Suatu malam, ketika kami berkumpul, saya memintanya bercerita tentang risetnya. Ia bicara pelan tapi mengalir.
Menurut Musa, dalam literatur Al-Qur’an, hadis, dan kitab klasik, wali selalu muncul dari “belakang panggung”, dan berporos pada rumah. Wali tidak harus—dan sering kali tidak—terkenal.
Kita semua, katanya, punya potensi menjadi wali. Dengan menjadi kakak, abang, atau ayah dan ibu bukan hanya secara biologis, tetapi secara spiritual: penjaga, pelindung, pembawa kedamaian dan kasih sayang.
Fungsi-fungsi kewalian seperti ini kian memudar di zaman modern—di tengah fatherless, motherless, dan homelessness yang kian marak.
Bagi Musa, wali adalah sosok dengan kualitas akhlak yang lahir dari iman. Karena itu, sifat dasarnya pasti dermawan. Kata karamah sendiri berarti “kedermawanan”—bukan keajaiban. Dari kemurahan hati itulah kemuliaan lahir.
Musa menunjukkan bahwa para santo di abad pertengahan pun hidup berporos di rumah. Seperti Nabi Muhammad yang memulai dakwahnya bukan dari masjid, melainkan dari rumah. Dari ruang kasih sayang itulah akhlak menyebar dan rumah tumbuh menjadi Masjid Nabawi. Nabi menjadi wali lebih dulu—melalui akhlak sosial dan pengakuan masyarakat atas kebaikannya—bahkan sebelum menerima wahyu dan menjadi Nabi.

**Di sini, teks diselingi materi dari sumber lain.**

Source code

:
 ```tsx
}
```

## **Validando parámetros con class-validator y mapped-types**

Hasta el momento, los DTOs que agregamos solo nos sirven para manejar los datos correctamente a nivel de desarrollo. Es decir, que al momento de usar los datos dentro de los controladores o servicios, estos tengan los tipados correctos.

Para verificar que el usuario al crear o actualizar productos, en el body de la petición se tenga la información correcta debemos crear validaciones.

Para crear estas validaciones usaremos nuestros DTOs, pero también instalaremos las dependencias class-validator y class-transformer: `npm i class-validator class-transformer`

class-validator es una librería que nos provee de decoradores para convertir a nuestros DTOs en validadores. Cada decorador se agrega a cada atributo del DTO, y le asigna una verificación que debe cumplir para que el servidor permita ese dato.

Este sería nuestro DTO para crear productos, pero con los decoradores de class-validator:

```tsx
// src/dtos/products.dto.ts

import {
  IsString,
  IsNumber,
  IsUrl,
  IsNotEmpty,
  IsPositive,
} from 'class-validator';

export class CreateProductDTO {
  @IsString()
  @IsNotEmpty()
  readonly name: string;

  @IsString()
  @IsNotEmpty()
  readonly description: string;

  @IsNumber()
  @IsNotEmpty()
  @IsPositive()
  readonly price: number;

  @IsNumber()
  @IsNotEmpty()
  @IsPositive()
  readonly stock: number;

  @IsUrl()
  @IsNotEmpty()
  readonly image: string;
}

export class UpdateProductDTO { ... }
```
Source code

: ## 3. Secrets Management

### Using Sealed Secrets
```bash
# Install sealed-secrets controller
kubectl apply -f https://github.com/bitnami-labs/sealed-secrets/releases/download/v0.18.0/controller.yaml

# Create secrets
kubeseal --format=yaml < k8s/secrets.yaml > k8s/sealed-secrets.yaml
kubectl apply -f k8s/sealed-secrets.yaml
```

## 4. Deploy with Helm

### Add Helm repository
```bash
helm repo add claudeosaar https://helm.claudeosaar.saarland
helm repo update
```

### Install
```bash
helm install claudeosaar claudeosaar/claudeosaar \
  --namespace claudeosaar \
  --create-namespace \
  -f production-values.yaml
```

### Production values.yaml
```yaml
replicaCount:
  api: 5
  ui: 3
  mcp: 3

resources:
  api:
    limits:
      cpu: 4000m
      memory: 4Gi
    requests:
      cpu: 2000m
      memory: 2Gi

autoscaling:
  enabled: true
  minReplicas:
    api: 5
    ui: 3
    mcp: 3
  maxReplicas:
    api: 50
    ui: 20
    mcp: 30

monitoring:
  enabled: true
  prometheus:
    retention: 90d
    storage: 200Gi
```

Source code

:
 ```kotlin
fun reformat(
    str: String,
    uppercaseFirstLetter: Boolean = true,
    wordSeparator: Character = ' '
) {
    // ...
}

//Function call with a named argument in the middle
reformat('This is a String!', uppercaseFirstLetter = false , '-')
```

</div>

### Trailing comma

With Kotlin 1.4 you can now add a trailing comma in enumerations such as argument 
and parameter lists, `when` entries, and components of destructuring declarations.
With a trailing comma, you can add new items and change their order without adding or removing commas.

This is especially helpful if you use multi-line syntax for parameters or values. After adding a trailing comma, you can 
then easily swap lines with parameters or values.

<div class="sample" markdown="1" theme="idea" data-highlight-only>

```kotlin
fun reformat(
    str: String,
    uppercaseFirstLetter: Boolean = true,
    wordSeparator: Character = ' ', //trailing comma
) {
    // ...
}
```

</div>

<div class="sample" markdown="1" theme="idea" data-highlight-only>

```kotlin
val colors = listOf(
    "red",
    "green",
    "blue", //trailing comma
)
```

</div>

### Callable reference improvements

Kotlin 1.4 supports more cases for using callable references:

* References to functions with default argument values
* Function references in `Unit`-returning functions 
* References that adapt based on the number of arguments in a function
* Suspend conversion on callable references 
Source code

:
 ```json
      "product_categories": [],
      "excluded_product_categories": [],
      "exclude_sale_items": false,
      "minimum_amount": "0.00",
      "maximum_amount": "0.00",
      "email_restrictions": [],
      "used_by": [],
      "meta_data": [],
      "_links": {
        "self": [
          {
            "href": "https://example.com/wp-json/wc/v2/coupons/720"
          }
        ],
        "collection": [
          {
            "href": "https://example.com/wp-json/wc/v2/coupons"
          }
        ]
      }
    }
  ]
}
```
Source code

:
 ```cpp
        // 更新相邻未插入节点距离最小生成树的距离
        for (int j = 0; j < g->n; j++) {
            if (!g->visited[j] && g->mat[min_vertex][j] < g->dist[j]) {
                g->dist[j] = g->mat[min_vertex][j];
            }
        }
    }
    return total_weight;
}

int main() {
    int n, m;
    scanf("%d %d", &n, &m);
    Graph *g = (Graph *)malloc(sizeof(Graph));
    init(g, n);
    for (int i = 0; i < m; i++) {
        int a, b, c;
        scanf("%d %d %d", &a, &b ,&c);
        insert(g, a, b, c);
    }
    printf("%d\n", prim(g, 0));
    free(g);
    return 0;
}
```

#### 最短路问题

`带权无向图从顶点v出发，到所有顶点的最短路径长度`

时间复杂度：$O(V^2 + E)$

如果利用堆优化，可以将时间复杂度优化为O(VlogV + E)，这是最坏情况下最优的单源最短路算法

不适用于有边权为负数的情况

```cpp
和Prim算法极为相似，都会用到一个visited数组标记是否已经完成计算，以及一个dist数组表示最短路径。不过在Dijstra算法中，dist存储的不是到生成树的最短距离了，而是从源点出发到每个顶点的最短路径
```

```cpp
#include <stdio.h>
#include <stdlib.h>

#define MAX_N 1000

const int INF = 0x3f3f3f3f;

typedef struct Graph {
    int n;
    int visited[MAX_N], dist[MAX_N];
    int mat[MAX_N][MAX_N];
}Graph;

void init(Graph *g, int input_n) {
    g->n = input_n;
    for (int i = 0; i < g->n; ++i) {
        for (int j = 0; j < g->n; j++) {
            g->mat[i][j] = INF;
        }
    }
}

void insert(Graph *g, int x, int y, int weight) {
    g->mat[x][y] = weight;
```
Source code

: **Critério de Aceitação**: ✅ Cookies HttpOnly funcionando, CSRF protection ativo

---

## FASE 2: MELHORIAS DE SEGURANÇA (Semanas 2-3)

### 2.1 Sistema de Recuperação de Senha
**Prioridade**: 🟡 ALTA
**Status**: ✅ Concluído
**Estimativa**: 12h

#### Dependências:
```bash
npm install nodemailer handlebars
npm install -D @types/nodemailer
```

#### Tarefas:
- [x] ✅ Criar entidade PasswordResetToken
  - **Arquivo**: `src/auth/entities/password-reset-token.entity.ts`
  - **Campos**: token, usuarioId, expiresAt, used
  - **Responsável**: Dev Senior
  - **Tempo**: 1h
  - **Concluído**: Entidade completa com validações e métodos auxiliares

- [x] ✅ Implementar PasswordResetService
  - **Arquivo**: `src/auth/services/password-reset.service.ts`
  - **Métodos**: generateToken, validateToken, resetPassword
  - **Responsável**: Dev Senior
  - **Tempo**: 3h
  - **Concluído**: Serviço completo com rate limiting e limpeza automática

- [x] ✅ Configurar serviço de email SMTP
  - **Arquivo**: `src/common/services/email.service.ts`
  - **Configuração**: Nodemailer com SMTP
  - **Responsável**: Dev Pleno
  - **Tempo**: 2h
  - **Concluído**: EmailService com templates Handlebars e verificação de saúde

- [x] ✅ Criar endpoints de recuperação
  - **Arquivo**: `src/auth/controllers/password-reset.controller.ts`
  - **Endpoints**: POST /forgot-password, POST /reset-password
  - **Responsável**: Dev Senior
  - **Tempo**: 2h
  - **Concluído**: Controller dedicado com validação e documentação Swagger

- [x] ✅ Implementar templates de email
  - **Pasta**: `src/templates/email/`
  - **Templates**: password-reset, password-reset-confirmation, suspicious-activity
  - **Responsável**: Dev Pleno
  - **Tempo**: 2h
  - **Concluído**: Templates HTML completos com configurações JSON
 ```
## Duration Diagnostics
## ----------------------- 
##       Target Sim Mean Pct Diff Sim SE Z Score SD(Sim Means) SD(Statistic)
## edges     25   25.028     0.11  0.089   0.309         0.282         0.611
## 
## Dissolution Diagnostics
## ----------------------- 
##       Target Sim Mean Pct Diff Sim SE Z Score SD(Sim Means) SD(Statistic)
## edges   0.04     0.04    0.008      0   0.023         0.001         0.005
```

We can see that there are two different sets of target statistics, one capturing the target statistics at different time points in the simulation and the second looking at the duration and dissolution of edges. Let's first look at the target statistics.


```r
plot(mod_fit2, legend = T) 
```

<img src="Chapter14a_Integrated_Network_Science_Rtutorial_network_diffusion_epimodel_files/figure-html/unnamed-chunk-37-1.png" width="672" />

Rumah adalah pusat perlindungan, kasih sayang, dan pengajaran. Di situlah wali tumbuh. Wali adalah mereka yang waktunya, pikirannya, dan rumahnya dicurahkan untuk melayani orang lain, mulai dari keluarga hingga siapa pun yang datang mengetuk.
Saya pernah menggoda Musa: “Jadi apakah wali sesederhana itu?”
Ia tersenyum, “Kelihatannya sederhana, tapi tidak. Fungsi kewalian itu dijalankan bertahun-tahun—melayani orang tanpa perlu dalil, membantu tanpa pamrih.”
Bagi Musa, kewalian bukan tentang ritual pribadi, melainkan pengejawantahan akhlak sosial. Banyak wali, katanya, adalah orang-orang biasa: tanpa panggung, tanpa jubah, tanpa tasbih. Mereka menjadikan rumahnya pusat kedermawanan sosial.
Musa disiplin meneliti konsep ini. Hubungan antara tauhid dan kewalian ia lihat secara empiris. Meski fasih dalam metafisika Islam, ia lebih tertarik pada praksis. Wali, katanya, menunjukkan sifat Tuhan yang omnipresent melalui tindakan kecil: menjenguk orang sakit, menerima tamu, memberi makan, mendengarkan keluh kesah dengan tulus.
Hari ini, sosok seperti itu semakin langka. Keluarga hidup dalam tekanan ekonomi, keterputusan emosional, dan tumpukan aktivitas digital. Islam kian dikonsumsi sebagai tontonan—konten viral, ceramah singkat, poster motivasi. Kewalian bergeser dari pengasuhan menjadi pertunjukan. Iman menjadi simbol, bukan rasa yang dirawat.
Di tengah gelombang visualisasi religius yang makin dominan, algoritma memberi nilai lebih pada penampilan ketimbang keaslian, pada keaktifan ketimbang keintiman, pada penyebaran ketimbang pendalaman.
Hari-hari ini, Islam memang semakin tampak. Tapi semakin tampak pula, betapa ia makin tak terasa.
Kita semua sebenarnya wali—bila rumah dan waktu kita menjadi sumber kedermawanan. Dan tak terbantahkan, siapapun yang menjadikan rumah dan waktunya selalu terbuka bagi siapa pun mereka yang memerlukan perlindungan dan kasih sayang sebenarnya adalah pusat-pusat kewalian.[]
—-
*Hertasning Ichlas. Pelajar doktoral di Van Vollenhoven Institute, Leiden University.